I called the hospital to ask why this wasn’t submitted to my insurance and discovered that my name was spelled wrong, my insurance was entered wrong, and this claim wasn’t tied to all my other hospital-related claims I had processed. Supposedly, they updated my information and resubmitted. I still didn’t see it on my online claim history after the 30-45 day window they told me, so I called again in April 2020. I was told they would resubmit. Two months later, I was managing a newborn and we were just deciding to move, so this fell off my radar. Then all of our things were in storage for two months. By the time I got this paperwork back out, it was March 2021.

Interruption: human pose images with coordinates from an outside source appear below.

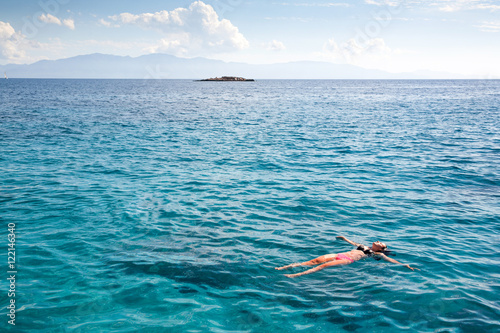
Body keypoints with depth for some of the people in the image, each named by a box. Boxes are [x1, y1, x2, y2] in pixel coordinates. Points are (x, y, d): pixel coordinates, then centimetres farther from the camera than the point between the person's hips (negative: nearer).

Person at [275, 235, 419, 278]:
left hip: (347, 260, -6)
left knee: (324, 265, -28)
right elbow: (353, 243, 48)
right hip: (339, 255, 6)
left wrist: (404, 265, -3)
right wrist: (344, 238, 61)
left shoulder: (377, 254, 14)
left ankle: (297, 275, -40)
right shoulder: (363, 246, 32)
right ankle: (286, 267, -22)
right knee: (316, 260, -14)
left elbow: (390, 260, 6)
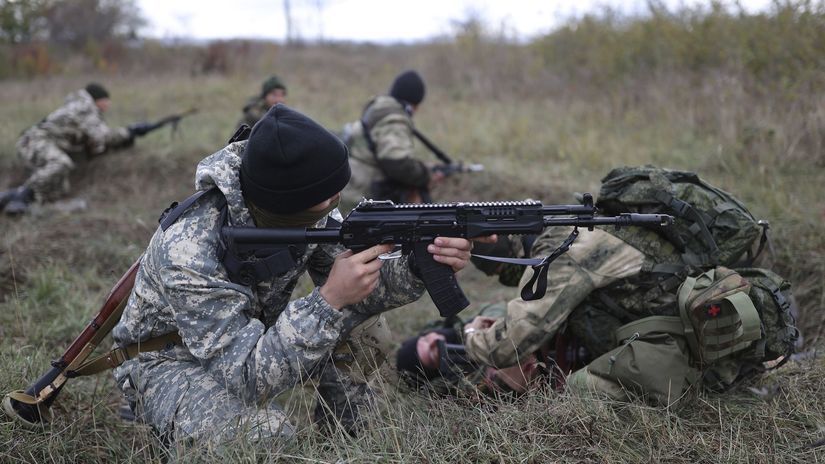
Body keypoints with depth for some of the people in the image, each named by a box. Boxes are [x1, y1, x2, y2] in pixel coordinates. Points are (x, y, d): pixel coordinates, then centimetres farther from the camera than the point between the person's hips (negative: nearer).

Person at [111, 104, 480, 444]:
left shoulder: (304, 211, -18)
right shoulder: (189, 252, -37)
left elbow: (360, 283, -10)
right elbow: (246, 376, -39)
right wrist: (329, 300, -47)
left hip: (252, 337, 7)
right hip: (172, 362, -6)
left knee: (365, 330, -11)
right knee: (261, 433, -35)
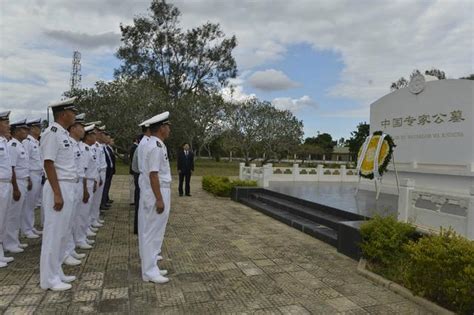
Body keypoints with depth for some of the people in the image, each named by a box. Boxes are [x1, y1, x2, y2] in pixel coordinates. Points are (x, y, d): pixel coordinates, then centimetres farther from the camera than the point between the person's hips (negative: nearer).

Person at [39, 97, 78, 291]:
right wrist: (57, 194, -21)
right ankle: (49, 279, 11)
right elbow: (48, 163, -19)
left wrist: (66, 192, 15)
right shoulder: (52, 132, -13)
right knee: (53, 233, 0)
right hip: (59, 188, -9)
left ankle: (56, 273, 27)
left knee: (62, 233, 15)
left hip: (68, 188, 9)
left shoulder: (64, 134, 14)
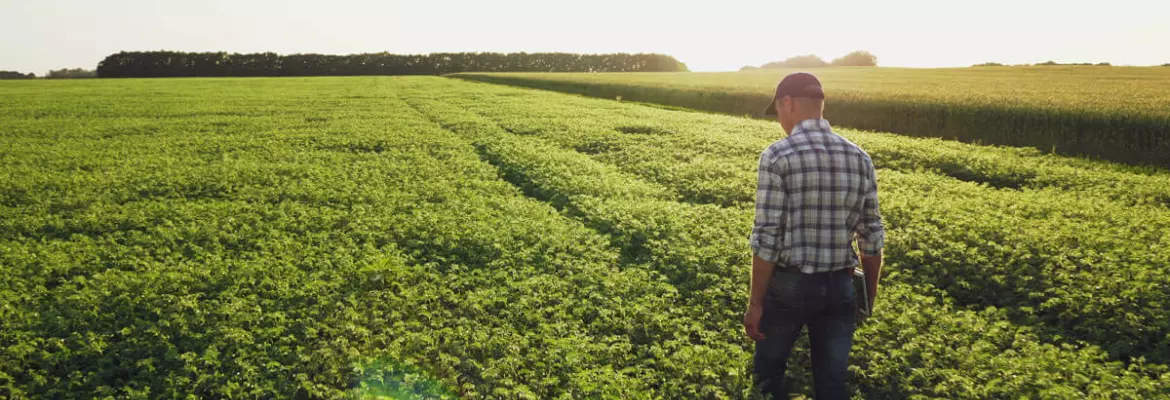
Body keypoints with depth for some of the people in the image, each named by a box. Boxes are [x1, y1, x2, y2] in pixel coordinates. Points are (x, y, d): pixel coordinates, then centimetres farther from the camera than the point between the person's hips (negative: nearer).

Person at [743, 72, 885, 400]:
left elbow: (767, 239, -16)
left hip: (789, 285, -4)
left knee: (769, 373, 17)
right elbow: (872, 237, 5)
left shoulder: (778, 156, -14)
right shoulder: (859, 158, 2)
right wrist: (869, 295, 18)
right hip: (839, 287, 4)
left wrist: (755, 303, -9)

I explained my story to the hospital again and asked for it to be properly submitted. I was again told they would submit the claim, but this time they’d submit by paper handling. Again, nothing showed up in my insurance. I called in April 2021 and was again told that they would try submitting again. This time I escalated to a supervisor. I said that this was unacceptable, and I didn’t want to keep being told they would try again, delaying my reimbursement by another 30-45 days each time I called. The supervisor said she would ensure the paper claim was sent out and call me back in a week. I never got the call. On May 18, I called again, immediately asking for a supervisor. This supervisor said that my account showed a refund was approved, but he needed to issue it (why couldn’t that just have been done?!).

Well, on June 1, I received a check in the mail for $293.15. That’s the amount I paid back in February 2020 for a December 2019 date of service. I could have written this off in my mind a year ago and not made these five or six phone calls, taking about 90 minutes of my time in total. I could have said to myself, “I called. There’s nothing more I can do.” But we wouldn’t be in the position we’re in now with our finances if I kept saying “oh well, that’s all I can do.”

The moral of the story is that you should be an informed consumer. If you know how to determine your benefits and calculate your coverage, you can make sure the proper payments are made to the provider, and that you aren’t overcharged.